**DATA SHOWN:**
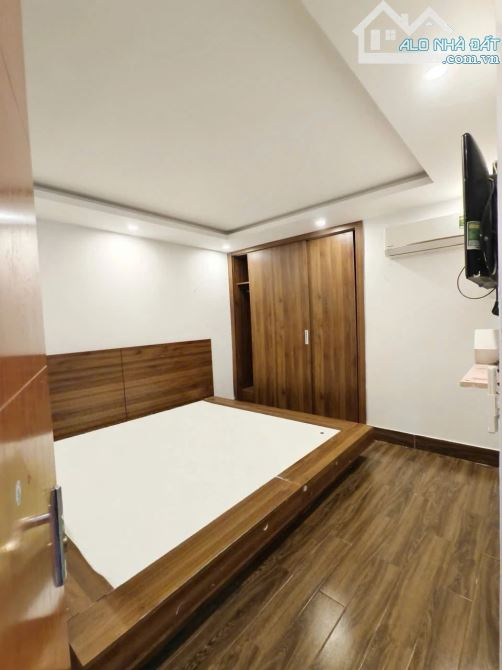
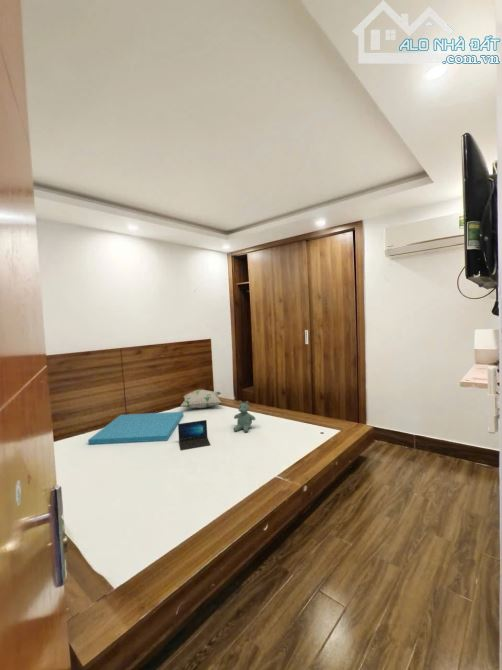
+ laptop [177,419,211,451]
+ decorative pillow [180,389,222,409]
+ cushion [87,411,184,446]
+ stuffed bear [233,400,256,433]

==

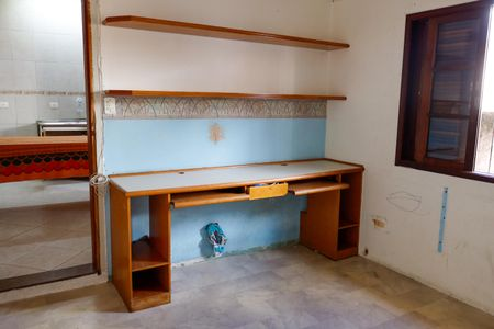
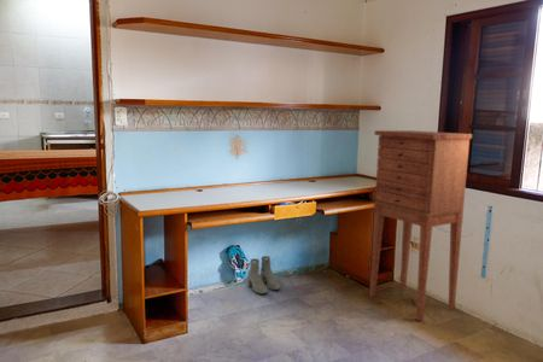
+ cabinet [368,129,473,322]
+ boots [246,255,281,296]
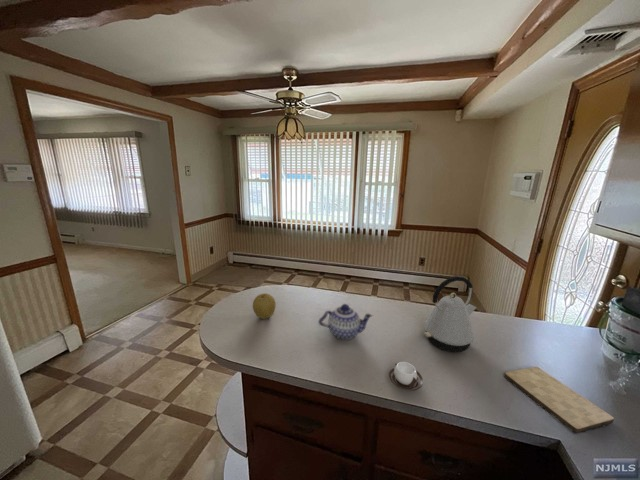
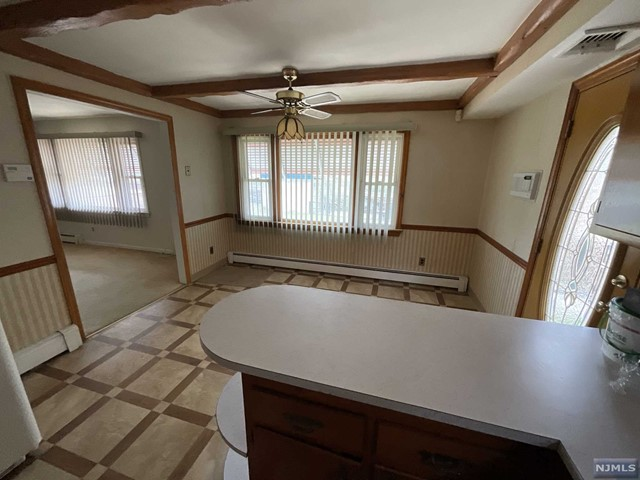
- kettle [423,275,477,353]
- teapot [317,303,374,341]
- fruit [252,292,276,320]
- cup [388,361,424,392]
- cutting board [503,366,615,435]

**TRY IT:** Working from the records above, write out verbatim only the lines from the line containing "decorative pillow [180,389,222,409]" through the line containing "stuffed bear [233,400,256,433]".

**SOLUTION TO THE PROBLEM:**
+ decorative pillow [180,389,222,409]
+ cushion [87,411,184,446]
+ stuffed bear [233,400,256,433]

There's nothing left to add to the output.